A three-time member of Team Canada roller derby put local and out-of-town junior players through a seven-hour bootcamp at Bienfait Memorial Arena on Friday.
coaler rollers bootcamp april 2016
Coaler Roller Bubbagasmoosh, left, takes a hit from Digits while practising contact drills during a roller derby bootcamp at Bienfait Memorial Arena on Friday.

A three-time member of Team Canada roller derby put local and out-of-town junior players through a seven-hour bootcamp at Bienfait Memorial Arena on Friday.

“I’m putting them through a full day of exercises to introduce them to new ideas and concepts of playing the sport that they all love,” said Kim '8Mean Wheeler' MacKenzie halfway through the session. “We’re focusing a lot on agility, teamwork, some strategy (and) a little bit of contact.”

Lorelei Lachambre, coach of the Estevan Junior Coaler Rollers roller derby club, said 33 kids from Estevan, Brandon, Saskatoon, Regina and Rocanville attended the bootcamp. She said MacKenzie was scheduled to help run a camp in Regina over the weekend, so she approached the Regina Pile O’Bones roller derby club to set up an arrangement where the instructor could also spend a day in Bienfait.

“This is the only time that we’ve brought in a purely professional coach,” said Lachambre. “She played on Team Canada and she had lived, breathed (and) slept roller derby for 10 years. To have her here helping our kids is a pretty fantastic thing (where) they get to see that level of expertise.”

MacKenzie, who helped Team Canada bring home a silver medal at the Roller Derby World Cup in 2011, is the owner of Camp Pivotstar, a Vancouver-based roller derby school that travels across Canada, the U.S. and even into Europe to put on bootcamps for junior and adult players.
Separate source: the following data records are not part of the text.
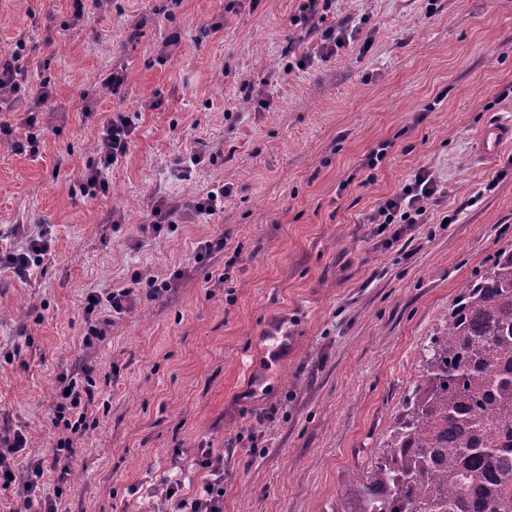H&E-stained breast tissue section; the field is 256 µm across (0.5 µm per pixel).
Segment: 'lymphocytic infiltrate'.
Instances as JSON below:
<instances>
[{"mask_svg": "<svg viewBox=\"0 0 512 512\" xmlns=\"http://www.w3.org/2000/svg\"><path fill=\"white\" fill-rule=\"evenodd\" d=\"M135 123L129 113L115 111L104 122L98 136V160L85 174V186L91 190L106 191L108 172L112 165L125 157L131 142ZM438 183L428 170H419L399 191L381 203L369 218L373 224H420L424 221L427 205L436 194ZM132 287L113 288L87 295L84 302L87 330L84 346L104 340L109 318L123 314L133 300ZM100 409L96 382L92 375L76 378L60 375L51 405L50 424L61 430L54 448L48 453L30 457L25 466H18L17 452L25 448L27 440L22 432L0 437V483L21 482L27 512H59V506L68 481V460L73 453V438L82 434L87 422ZM195 464L207 471L208 477L199 494L184 496L181 480L166 483L165 498L173 504V512H223L224 457L213 449H198ZM53 482V495L43 492L46 482Z\"/></svg>", "mask_w": 512, "mask_h": 512, "instance_id": "lymphocytic-infiltrate-1", "label": "lymphocytic infiltrate"}]
</instances>
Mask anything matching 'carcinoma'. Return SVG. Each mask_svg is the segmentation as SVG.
<instances>
[{
    "label": "carcinoma",
    "mask_w": 512,
    "mask_h": 512,
    "mask_svg": "<svg viewBox=\"0 0 512 512\" xmlns=\"http://www.w3.org/2000/svg\"><path fill=\"white\" fill-rule=\"evenodd\" d=\"M332 512H512V249L460 283L422 375Z\"/></svg>",
    "instance_id": "1"
}]
</instances>
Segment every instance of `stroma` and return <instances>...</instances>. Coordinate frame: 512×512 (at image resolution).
Returning <instances> with one entry per match:
<instances>
[{
  "mask_svg": "<svg viewBox=\"0 0 512 512\" xmlns=\"http://www.w3.org/2000/svg\"><path fill=\"white\" fill-rule=\"evenodd\" d=\"M303 2L104 0L78 21L74 0H0V57L24 38L27 84L51 92L33 156L13 149L28 98L0 102V250L50 243L26 277L0 268V436L26 437L21 465L52 448L56 378L86 366L107 405L74 440L62 512H171L162 481L200 492L199 448L224 456L223 512H331L458 284L512 247V141L479 150L512 124V0H334L328 22L360 32L327 60ZM115 108L136 129L92 196ZM421 169L424 223H368ZM224 185L222 212L152 227L158 198ZM135 273L172 286L83 346L86 295Z\"/></svg>",
  "mask_w": 512,
  "mask_h": 512,
  "instance_id": "obj_1",
  "label": "stroma"
}]
</instances>
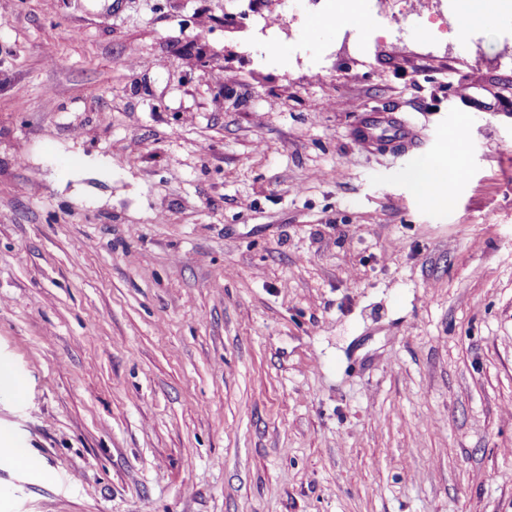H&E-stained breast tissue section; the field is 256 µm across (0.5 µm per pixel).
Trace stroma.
Returning a JSON list of instances; mask_svg holds the SVG:
<instances>
[{"label": "stroma", "instance_id": "obj_1", "mask_svg": "<svg viewBox=\"0 0 512 512\" xmlns=\"http://www.w3.org/2000/svg\"><path fill=\"white\" fill-rule=\"evenodd\" d=\"M329 5L0 0V512H512V0ZM395 128H399L396 134ZM392 132L391 135H386V132ZM359 136L363 142L377 143L386 147L391 151H399L402 149L405 133L396 123L394 117L389 114H377L369 118V121L364 126H361ZM460 166L448 160V152L438 159L420 164L407 175L416 195L437 205L447 204L446 186L459 176Z\"/></svg>", "mask_w": 512, "mask_h": 512}]
</instances>
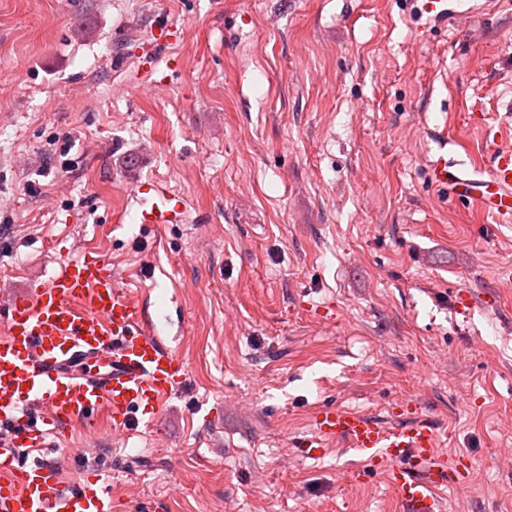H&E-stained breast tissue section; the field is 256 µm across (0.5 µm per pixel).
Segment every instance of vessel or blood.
Returning a JSON list of instances; mask_svg holds the SVG:
<instances>
[{"label": "vessel or blood", "instance_id": "1", "mask_svg": "<svg viewBox=\"0 0 512 512\" xmlns=\"http://www.w3.org/2000/svg\"><path fill=\"white\" fill-rule=\"evenodd\" d=\"M431 20L455 15L453 0H421ZM436 182L481 214L512 223V149H495L488 168L468 173L447 158L431 164ZM144 224H173L185 210L182 197L149 179L136 183ZM0 512H112L107 485L65 488L57 468L26 461L22 449L42 451L78 420L109 418L127 434L161 412L187 377L183 361L150 329L146 317L112 276L103 256L62 257L50 279L25 295L0 300ZM108 359L106 373H80V364ZM47 413V429L33 424V406ZM346 443L384 479L406 512H440L438 492L466 488L462 459L450 460L436 444L430 420L412 417L382 426L340 407L320 409L314 433L295 442L297 456L324 455L330 440Z\"/></svg>", "mask_w": 512, "mask_h": 512}]
</instances>
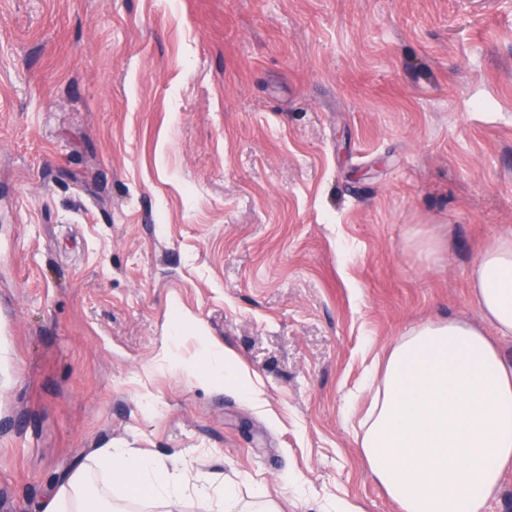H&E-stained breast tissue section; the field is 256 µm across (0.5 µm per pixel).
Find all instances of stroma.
<instances>
[{"label": "stroma", "instance_id": "1", "mask_svg": "<svg viewBox=\"0 0 512 512\" xmlns=\"http://www.w3.org/2000/svg\"><path fill=\"white\" fill-rule=\"evenodd\" d=\"M504 232L512 0H0V512L111 446L400 512L351 395ZM207 360L210 366L209 376L214 383L221 380L222 383L224 381L225 387L233 388L244 395L250 393L249 373L240 365L233 352L211 343L208 348Z\"/></svg>", "mask_w": 512, "mask_h": 512}]
</instances>
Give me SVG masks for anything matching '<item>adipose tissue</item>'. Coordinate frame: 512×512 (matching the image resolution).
I'll return each instance as SVG.
<instances>
[{"label": "adipose tissue", "instance_id": "obj_1", "mask_svg": "<svg viewBox=\"0 0 512 512\" xmlns=\"http://www.w3.org/2000/svg\"><path fill=\"white\" fill-rule=\"evenodd\" d=\"M472 290L486 320L512 335V235L493 239L473 266ZM212 380L241 394L251 381L236 355L208 348ZM366 388L370 408L358 443L366 463L401 512H486L512 471V358L483 330L462 319L428 321L392 347L383 371ZM108 468L104 499L110 512H125L133 488L163 503L193 493L205 512H272L266 501L244 508L224 484H187L164 462L130 448L98 451ZM87 467L61 479L42 512H92Z\"/></svg>", "mask_w": 512, "mask_h": 512}]
</instances>
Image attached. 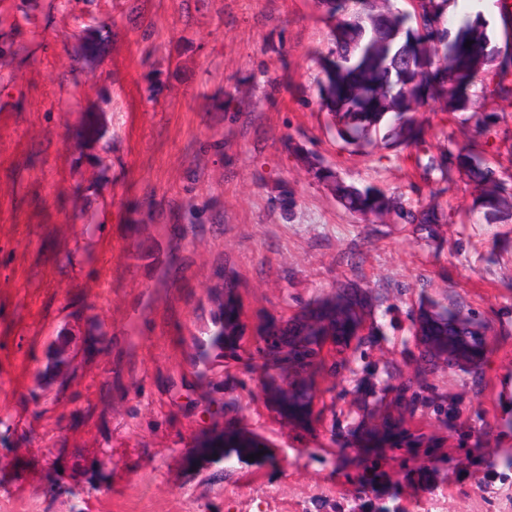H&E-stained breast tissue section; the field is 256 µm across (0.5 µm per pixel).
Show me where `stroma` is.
<instances>
[{
  "label": "stroma",
  "mask_w": 512,
  "mask_h": 512,
  "mask_svg": "<svg viewBox=\"0 0 512 512\" xmlns=\"http://www.w3.org/2000/svg\"><path fill=\"white\" fill-rule=\"evenodd\" d=\"M481 14L494 61L470 110L426 97L414 117L430 153L476 146L512 189V98L493 92L512 39L499 0ZM37 25L0 97V512H512V218H486L461 184L436 198L434 230L375 222L316 178L310 152L345 182L434 199L416 150L358 152L328 127L311 58L333 46L323 9L69 0ZM89 30L108 44L92 89L66 76ZM221 275L240 339L200 366ZM345 283L364 339L326 350L335 378L310 425L288 423L258 389L260 330ZM435 303L487 326L478 363L423 361L416 323ZM62 344L70 364L46 379ZM400 397L404 436L364 452L368 409ZM228 429L266 453L208 448ZM490 457L506 482L482 489L471 473Z\"/></svg>",
  "instance_id": "obj_1"
}]
</instances>
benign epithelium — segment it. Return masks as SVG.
<instances>
[{"label":"benign epithelium","instance_id":"benign-epithelium-1","mask_svg":"<svg viewBox=\"0 0 512 512\" xmlns=\"http://www.w3.org/2000/svg\"><path fill=\"white\" fill-rule=\"evenodd\" d=\"M335 303L324 320L304 313L290 325H267L262 333L259 352L263 363L276 366L273 371L263 370L261 391L273 404L277 412L288 422L308 425L313 409L320 395V381L335 376L336 364H327L323 351L333 346L339 354L359 341L363 332L346 335L336 333L333 321ZM417 343L422 357L430 362H444L455 365L475 363L482 359L487 347L485 336H450L448 343L441 346L432 336L417 334ZM405 400H396L382 414L375 409L366 413V432L370 446L385 443L389 434L395 431L405 419Z\"/></svg>","mask_w":512,"mask_h":512}]
</instances>
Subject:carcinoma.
I'll return each mask as SVG.
<instances>
[{
    "mask_svg": "<svg viewBox=\"0 0 512 512\" xmlns=\"http://www.w3.org/2000/svg\"><path fill=\"white\" fill-rule=\"evenodd\" d=\"M332 22L334 48L313 53L322 78L318 81L319 111L336 126L347 143L362 149L372 143L371 132L385 126L380 143L385 148L417 150L425 144L424 130L413 112L420 97L440 95L453 108L466 109L468 90L476 84L480 68L489 62L486 54L489 37L480 13H471L474 3L466 2L462 21L455 35L444 26L448 0H410L411 10L401 12L383 0L374 7L369 0H320ZM54 5V0H14L15 16L9 23L15 37L0 34V61L23 64L28 48L17 40L22 35L20 22L34 23L38 13ZM471 46H466V42ZM427 179L439 185L436 197L447 191L443 184L458 179L477 192L479 207L488 217L512 216V193L484 159L471 149L458 147L450 139L439 155L428 156L422 164ZM331 183L336 198L349 211L365 217L383 219L392 214L405 224L432 228L442 223L439 205L404 206L401 198L371 186L347 184L330 171H319ZM235 284L224 280L215 284L218 307L224 320L215 323L199 360H208L210 351L224 348V323L239 320ZM433 317L429 333L433 336L471 335L468 327L487 331V327L444 307L426 310L420 317ZM69 362L68 349L56 348L49 357L46 373L57 374Z\"/></svg>",
    "mask_w": 512,
    "mask_h": 512,
    "instance_id": "obj_1",
    "label": "carcinoma"
}]
</instances>
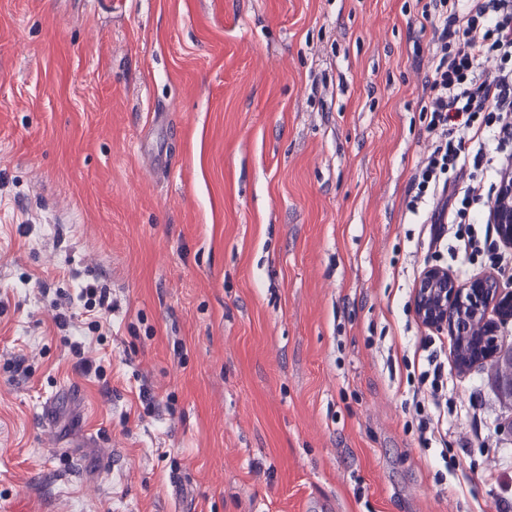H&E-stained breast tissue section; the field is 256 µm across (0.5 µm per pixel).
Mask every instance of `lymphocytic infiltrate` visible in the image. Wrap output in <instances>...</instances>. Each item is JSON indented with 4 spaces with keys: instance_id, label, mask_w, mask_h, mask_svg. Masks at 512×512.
Returning <instances> with one entry per match:
<instances>
[{
    "instance_id": "1",
    "label": "lymphocytic infiltrate",
    "mask_w": 512,
    "mask_h": 512,
    "mask_svg": "<svg viewBox=\"0 0 512 512\" xmlns=\"http://www.w3.org/2000/svg\"><path fill=\"white\" fill-rule=\"evenodd\" d=\"M432 28L428 130L435 141L411 179L408 210L424 214L429 243L452 255H488L512 277V249L495 236L512 187V0H425ZM410 404L419 441L447 459L448 363L442 343L421 337Z\"/></svg>"
}]
</instances>
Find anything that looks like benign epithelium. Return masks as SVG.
Returning a JSON list of instances; mask_svg holds the SVG:
<instances>
[{
	"label": "benign epithelium",
	"instance_id": "7a95c632",
	"mask_svg": "<svg viewBox=\"0 0 512 512\" xmlns=\"http://www.w3.org/2000/svg\"><path fill=\"white\" fill-rule=\"evenodd\" d=\"M493 302L498 315L506 319L512 316V290L504 288L497 278L482 276L460 284L448 270L430 267L416 289L414 309L419 321L429 328H449L455 336L478 330L464 364L512 363V347L499 345L496 325L486 319V310Z\"/></svg>",
	"mask_w": 512,
	"mask_h": 512
}]
</instances>
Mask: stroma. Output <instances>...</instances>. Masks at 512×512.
<instances>
[{
	"mask_svg": "<svg viewBox=\"0 0 512 512\" xmlns=\"http://www.w3.org/2000/svg\"><path fill=\"white\" fill-rule=\"evenodd\" d=\"M421 8L0 0V512H512L491 371L446 479L405 405L421 273L490 270L407 210ZM79 297L86 312L103 314L112 310V299L107 288H82Z\"/></svg>",
	"mask_w": 512,
	"mask_h": 512,
	"instance_id": "35a3bbf8",
	"label": "stroma"
}]
</instances>
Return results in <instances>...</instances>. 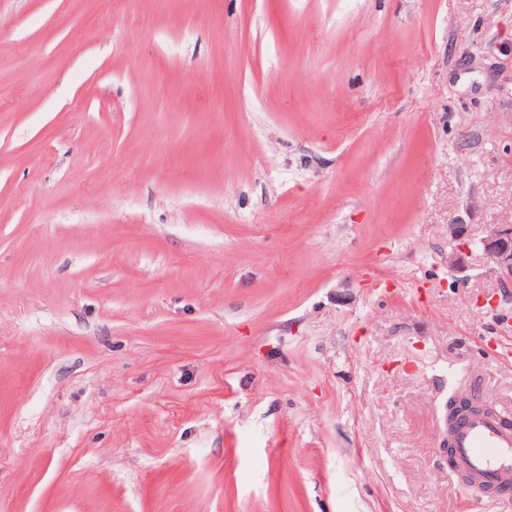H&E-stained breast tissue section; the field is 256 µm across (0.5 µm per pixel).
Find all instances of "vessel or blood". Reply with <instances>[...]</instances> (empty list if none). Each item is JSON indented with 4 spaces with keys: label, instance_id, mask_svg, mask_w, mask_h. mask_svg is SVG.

She said the camp is catered to the skill level of its participants and is focused on adding to their foundation to give them and their coaches different concepts to work with.

“It’s like when you have kids and you tell your kid to do something 10 times and they don’t listen and a stranger comes in and tells your kid to do something and they listen,” she said. “I’m trying to reinforce things that other coaches have already taught them and build on it to show them the possibilities and maybe why they should listen.”